Un medio (0,25 céntimos) costaba el diario, y lo compramos. Nos sentamos en la acera, indiferentes a los toques de bocina y mentadas de madre de los conductores que no entendían la presencia allí de aquel greñudo y aquella diminuta mujer, y lloramos leyendo la noticia del asesinato del fundador de la Liga Socialista. Terminamos de leer y nos fuimos al interior de la Universidad Central de Venezuela, caminamos hasta el Aula Magna y en medio de un riguroso silencio, logramos colarnos entre la masa inmensa que plenaba el auditorio. Costaba creerlo, pero allí, bajo las adoradas nubes de Alexander Calder estaba la urna con los restos de Jorge.

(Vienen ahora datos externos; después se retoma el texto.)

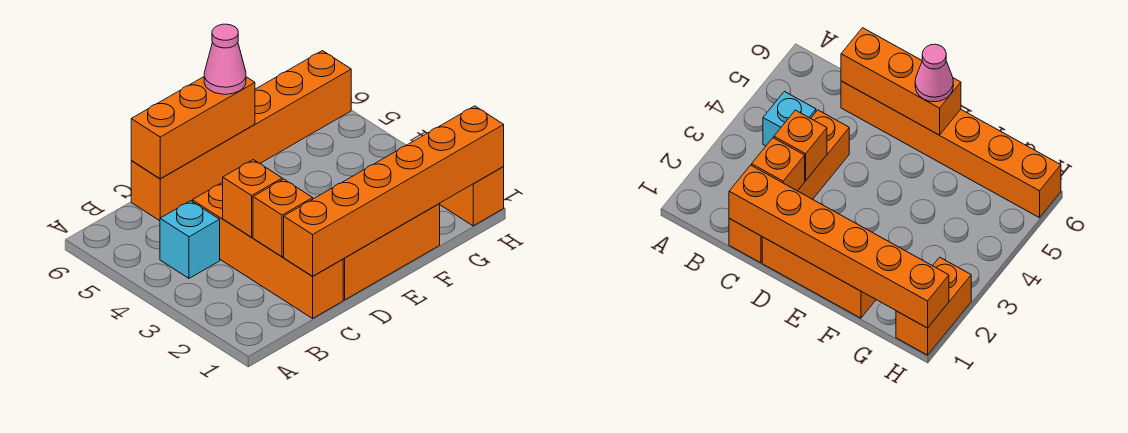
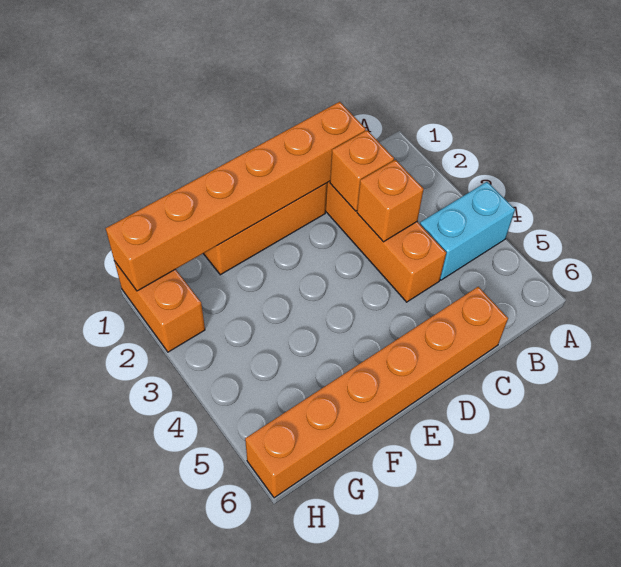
cyan brick B4 level 1 -> cyan brick A4:B4 level 1
orange brick C6:E6 level 2 -> none
pink cone E6 level 3 -> none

El escándalo nacional ante una muerte tan absurda fue unánime. La respuesta oficial fue digna de recordar en estos días a los de turno en el poder. El director de la Disip fue destituido y los agentes devenidos en criminales: Braulio Gudiño La Cruz, Guillermo Zambrano Salazar, Itamar Ramírez y Juan Álvarez Díaz fueron presentados ante un juez. Por cierto, el juzgado tuvo que designarles defensores de oficio, para ellos no hubo abogados de postín, como sí los han tenido los narcosobrinos.

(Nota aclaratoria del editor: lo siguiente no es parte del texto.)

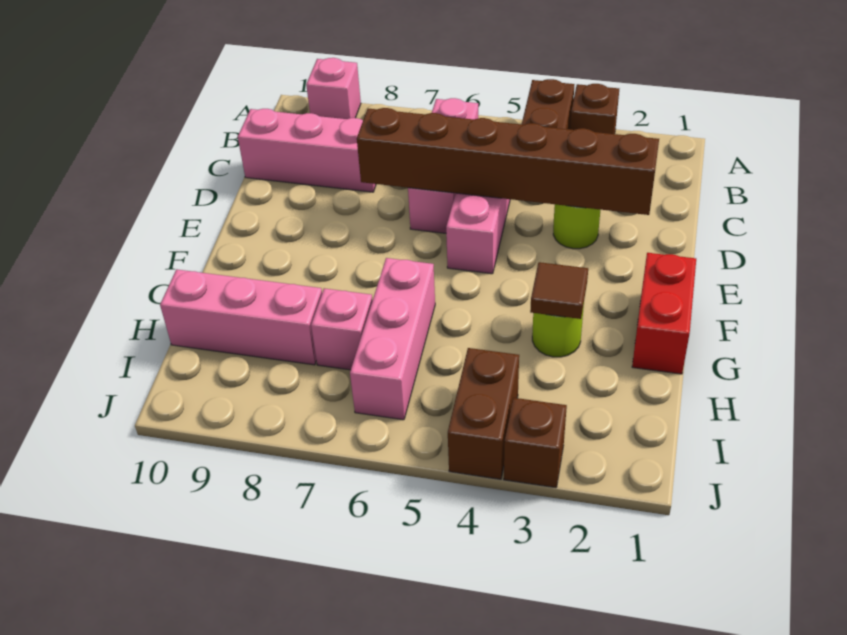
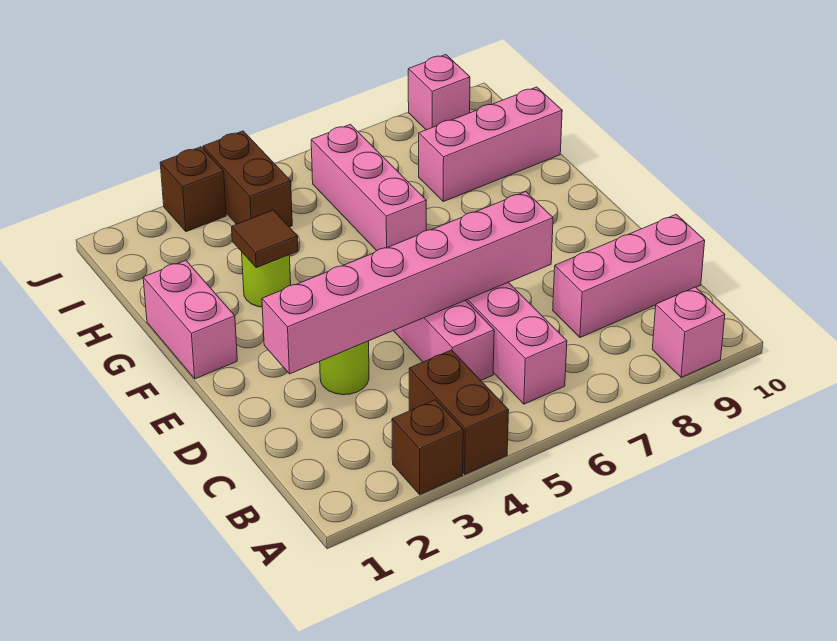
brown brick D2:D7 level 2 -> pink brick D2:D7 level 2
red brick F1:G1 level 1 -> pink brick F1:G1 level 1
pink brick H7 level 1 -> pink brick J9 level 1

Comparo aquella muy lamentable situación con las imágenes del pasado 23 de diciembre de Roberto Picón, Alfredo Ramos, Carlos Pérez, Betty Grose, Arístides Moreno, Danny Abreu y otros siete compañeros trasladados a la sede de la «asamblea nacional constituyente», donde fueron recibidos por la hija de aquel hombre asesinado por las fuerzas policiales del régimen democrático. Los gestos y cháchara de este abyecto personaje, deshonrando la memoria de su padre, al fungir de gendarme benevolente fueron nauseabundos.

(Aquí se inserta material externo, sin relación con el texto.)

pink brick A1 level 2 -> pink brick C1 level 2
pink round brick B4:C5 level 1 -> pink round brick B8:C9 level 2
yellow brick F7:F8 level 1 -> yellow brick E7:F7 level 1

Que esta escena haya ocurrido en vísperas de la Nochebuena me hizo pensar en el ensayo Poderes del horror de Julia Kristeva, y entre los muchos subrayados que le hice en su momento, creo que este retrata claramente lo que ello significó: «Todo crimen, porque señala la fragilidad de la ley, es abyecto, pero el crimen premeditado, la muerte solapada, la venganza hipócrita lo son aún más porque aumentan esta exhibición de la fragilidad legal».